• ЦИТИРУЕМЫЙ ОТРЫВОК:
Большевики вряд ли имеют хоть что-то общее с Пушкиным, однако они успели взять его под свою защиту. Это, конечно, работа Луначарского и его помощника-комиссара Брюсова. Брюсов -- редактор официального издания Пушкина, выпущенного Госиздатом.4 Мы не смогли получить это издание, но, судя по всему, оно сочетает все недостатки Брюсова как коммунистического комиссара и Брюсова как Брюсова. Потому что, с одной стороны, комментарии делают из Пушкина если не правоверного коммунистического комиссара, то что-то вроде неистового радикала, а с другой стороны, редактор дал волю своим воображению и положительной критике в создании новых стихотворений на основе черновиков великого поэта.
Подлинное местонахождение сегодняшних исследований Пушкина -- это Петроград, и Академия наук, наконец, тратит много умственных сил на его сочинения. В центре этих академических исследований -- профессор Модест Гофман. Он много лет занимается ими, и результаты его работы начинают появляться в печати. Главный из них -- это "Пушкин. Первая глава науки о Пушкине". {Пушкин. Первая глава науки о Пушкине. Петроград, 1922. 2-е изд. (ibidem 1922). -- Прим. Д. Мирского.} Огромный интерес к Пушкину иллюстрируется успехом этой книги: первое издание было распродано меньше чем за две недели; второе издание также распродано. Книга оказалась самой продаваемой из всех книг, изданных в России со времени возрождения книгоиздательства, начавшегося вместе с Новой Экономической Политикой в августе 1921 года. Однако эта книга не является художественной критикой, у нее нет литературного обаяния; это лишь ясное и здравое изложение принципов, которым должны следовать все редакторы Пушкина. Эти принципы довольно просты: дать всего Пушкина, ничего, кроме Пушкина, и так, как это имел в виду сам Пушкин. Но сколь бы они ни были очевидными, этим принципам никогда не следовал ни один редактор Пушкина. Этой статье предшествует короткое, но заставляющее поразмыслить вступление, дающее краткий обзор задач, которые ставит изучение Пушкина. То, что взято публикой приступом, -- это исключительная любовь автора к Пушкину и его подлинное знание поэта.
Профессор Гофман объявил о новом издании пушкинской лирики. На сегодняшний день он издал (в издательстве "Academia") с комментариями текст обнаруженной посмертно лирики Пушкина 1833--1836 годов. Поразительно, как много непушкинского было протащено в сочинения Пушкина, от исправлений Жуковского до "реконструкций" Брюсова. Иные из самых известных текстов обязаны не Пушкину, а невнимательным корректорам или редакторам с "воображением".

• ДАННЫЕ ДЛЯ ИЗУЧЕНИЯ:
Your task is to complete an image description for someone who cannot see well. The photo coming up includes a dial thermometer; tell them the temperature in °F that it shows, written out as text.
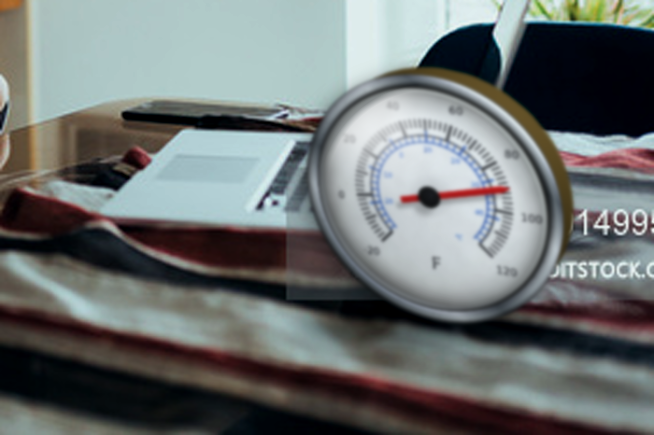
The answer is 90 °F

* * *

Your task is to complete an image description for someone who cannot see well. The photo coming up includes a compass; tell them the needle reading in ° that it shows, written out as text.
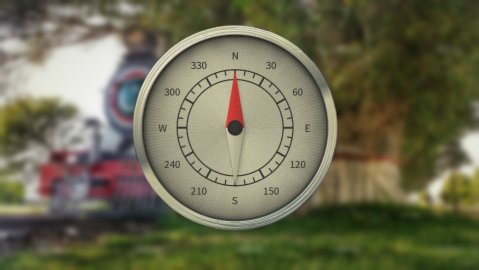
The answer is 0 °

• ЗАДАНИЕ: Напишите продолжение отрывка об изданиях и изучении Пушкина. Начните сразу после его последнего предложения.

• ПИСЬМЕННЫЙ ОТВЕТ:
Другой первоклассный вклад профессора Гофмана в изучение Пушкина -- это публикация рукописей, принадлежащих А. Ф. Онегину {Неизданный Пушкин. Петроград, 1922. -- Прим. Д. Мирского.}.5 Помимо множества интересных материалов (рукописи стихотворений, известных лишь по печатному тексту), она включает два совершенно новых стихотворения. Книга издана Пушкинским Домом при Академии наук, учреждении, основанном в 1913 году, но исключительно процветающем последние десять лет. Среди его многочисленных публикаций нужно выделить одну, отличную от обычного исследования. Это подготовленное Б. Томашевским новое издание "Гавриилиады".6 Помимо впервые опубликованного надежного текста непристойной и богохульной поэмы Пушкина, книга содержит замечательный экскурс редактора в историю поэмы. Это выдающийся вклад в историю зарождения и эволюции поэтического стиля Пушкина. Можно пожалеть, что вся эта ученость потрачена на "Гавриилиаду", которой в свои последние годы поэт так стыдился и от которой столь решительно отрекался. Но если бы у нас было каждое сочинение Пушкина, подготовленное и прокомментированное так, как Томашевский подготовил и прокомментировал "Гавриилиаду", мы могли бы похвастаться, что что-то знаем о Пушкине как о поэте.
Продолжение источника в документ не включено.